WASHINGTON – The good news is that flu season has finally peaked.

Outpatient visits for influenza-like illness dropped from 6.4 percent of all recorded visits to 5 percent during the eighth week of the year, according to the latest data from the federal Centers for Disease Control and Prevention. That said, the agency’s report notes that the flu is still widespread in 45 states, with 114 pediatric deaths reported so far this season.

As of now, this year’s seasonal flu vaccine seems to be about 36 percent effective. In a previous article, we highlighted the challenges researchers face trying to boost that effectiveness, part of the hunt for a so-called “universal” flu vaccine.
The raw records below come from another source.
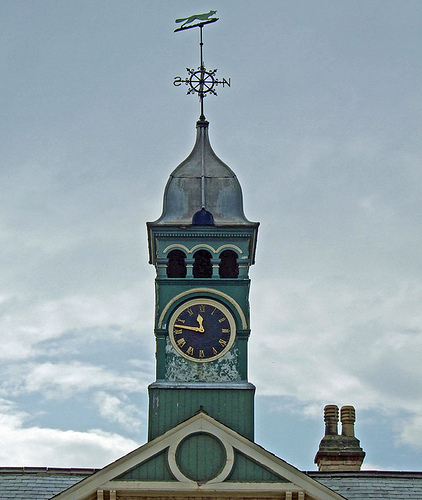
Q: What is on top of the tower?
A: A weather vane.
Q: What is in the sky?
A: Clouds.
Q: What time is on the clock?
A: 11:47.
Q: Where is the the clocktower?
A: The top of the building.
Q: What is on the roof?
A: Shingles.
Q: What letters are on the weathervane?
A: N and S.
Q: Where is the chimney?
A: On the roof.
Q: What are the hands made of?
A: Gold.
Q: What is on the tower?
A: Windows.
To recap: It’s going to be quite difficult to make a universal vaccine, particularly because “universal” means more than one thing.

There’s universal in the sense that the vaccine targets the flu’s many different strains, and there’s universal in the sense that it lasts for more than one flu season – preferably for life.

But scientists have some strategic tools in their arsenal. Here’s a look at two universal vaccine candidates in clinical trials right now, and how they work with our immune system in its ongoing fight against the flu.

The American front: boosting B cells

Our bodies mount a multi-tiered response when confronted with viruses like influenza. One of the primary players in that response is the B cells, which produce antibodies that target the flu’s front ranks, particularly a protein called hemagglutinin found on the surface of the flu.

Imagine hemagglutinin like a mushroom: a head and a stalk. The head is the outermost part of the protein. Our bodies naturally target it, and thus so do our typical seasonal flu vaccines. But it’s always changing, meaning that each time we encounter the flu, we encounter a slightly different strain of the flu. This makes it very difficult for scientists to develop a vaccine to thwart it in any given season, let alone more than one season.

The hemagglutinin stalk, on the other hand, stays consistent among strains, but it’s harder for our B cells to target. “So how do you convince the immune system to make an antibody response against the stalk?” says Florian Krammer, a researcher at the New York-based Icahn School of Medicine at Mount Sinai. The team he’s working with may have figured out one way.

Their vaccine is a multi-dose “prime-boost” vaccine, similar to the measles-mumps-rubella and tetanus vaccines. The two doses – prime and boost – prime the body to recognize the virus and boost its response to the virus so that it lasts for many years.

In the case of this vaccine, each dose, prime and boost, contains the same hemagglutinin stalk spliced with a different hemagglutinin head. Through this same-stalk/different-head strategy, the person’s body theoretically learns to recognize and target the virus by the stalk, which is conserved among flu strains, rather than just the ever-changing head. So if the vaccine works, it could target the many strains of flu for many years.

The Mount Sinai group’s vaccine has been tested successfully in animals, and now it’s in its first human safety trials through a partnership with several nonprofits and industry partners.

The British front: maximizing T cells

Across the pond, researchers at Vaccitech, a University of Oxford-affiliated vaccine development company, have a different strategy to target the flu. This one makes use of our body’s T cell response.

The T cells’ job is to find the cells in our body that have already been invaded by the flu, and to destroy those cells so they don’t replicate and spread the virus.

Vaccitech’s vaccine boosts the numbers of the body’s T cells that remember the flu’s innermost proteins. Those proteins are deeper than the surface hemagglutinin that the Mount Sinai team is targeting. But, just like the hemagglutinin stalks, the inner proteins are the same among flu strains. So theoretically, Vaccitech’s vaccine could protect against all of the flu’s primary circulating strains.

On top of that, T cells help stop transmission of the virus between people, says Sarah Gilbert, a Vaccitech co-founder and one of the team’s lead researchers. Boosting people’s T cell responses, then, could help protect not just individuals, but whole populations.

Vaccitech’s vaccine is in Phase II trials in the U.K., which means it’s been proved safe and now will hopefully be proved effective. Its target demographic is the 65-and-over population, which Gilbert notes “bears the brunt” of influenza illness and often isn’t helped by seasonal vaccines. “So we hope to really make a difference for this age group,” she says.

What now?

We wait. (And get the seasonal flu vaccine while we do so.)

Vaccine development requires quite a bit of financial and human resources, Krammer notes. The two vaccines highlighted here are only in early trial stages, and still have to be proved effective in humans. So it will be years before they could become everyday realities.

To be sure, we’re much further along now than we were a decade ago. Technological advances in the last 10 to 15 years have provided researchers with the basic knowledge about influenza immunology they need to begin developing universal vaccines, says Krammer.

But developing those vaccines is a herculean task. “You need endurance to do it,” Krammer says, “because it takes a very long time.”